また、商標をどこかの誰かが勝手に使っていないか監視し、模倣や無断使用を見つけたら、使用をやめるよう勧告し、場合によっては裁判に持っていくことになります。
商標を登録しなければ、発生しないはずの作業と言えなくもありません。
とはいえ、前向きに捉えれば、これらの作業は企業にとってのブランディング活動にもなり得るので、決してマイナスのこととは言えないのではないでしょうか。
商標登録しないことのデメリットが大きい
以上、商標登録することのデメリットについて考えてみました。
改めて考察してみると、商標登録するには確かに費用がかかるものの、どう高く見積もってもせいぜい数十万円といったところです。

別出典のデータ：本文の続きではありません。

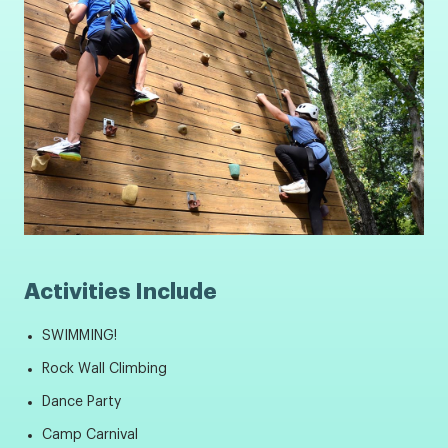
Activities Include
SWIMMING!
Rock Wall Climbing
Dance Party
Camp Carnival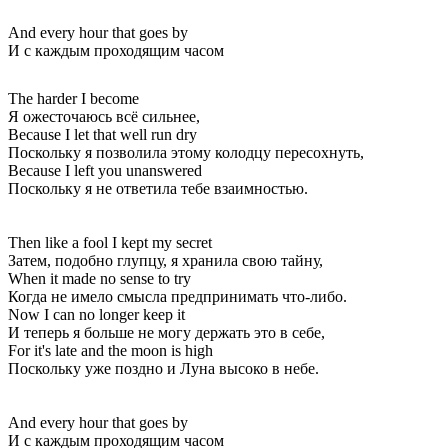
And every hour that goes by
И с каждым проходящим часом
The harder I become
Я ожесточаюсь всё сильнее,
Because I let that well run dry
Поскольку я позволила этому колодцу пересохнуть,
Because I left you unanswered
Поскольку я не ответила тебе взаимностью.
Then like a fool I kept my secret
Затем, подобно глупцу, я хранила свою тайну,
When it made no sense to try
Когда не имело смысла предпринимать что-либо.
Now I can no longer keep it
И теперь я больше не могу держать это в себе,
For it's late and the moon is high
Поскольку уже поздно и Луна высоко в небе.
And every hour that goes by
И с каждым проходящим часом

もう一つの管理運用の手間についても、面倒な作業が増えると言えばそうですが、ブランディングの一環として捉えれば決してマイナスとばかりは言えません。
総じて言うと、デメリットといってもこの程度なのです。
それよりも、商標登録しないことによるデメリットがはるかに大きいと言えます。
詳しくは商標登録しないまま商標を使っていることのリスクで説明していますので、ここでは簡単に言います。
商標登録しないままでいると、あなたが大切に育ててきた商品名や会社名がある日突然使えなくなったり、あるいは、高額なライセンス料を支払わなければならなかったり、場合によっては損害賠償を請求されることもあり得るのです。
商標登録を面倒と感じる場合もあるでしょう。
しかし、商標登録しないことによるデメリットにぜひ目を向けていただきたいと思います。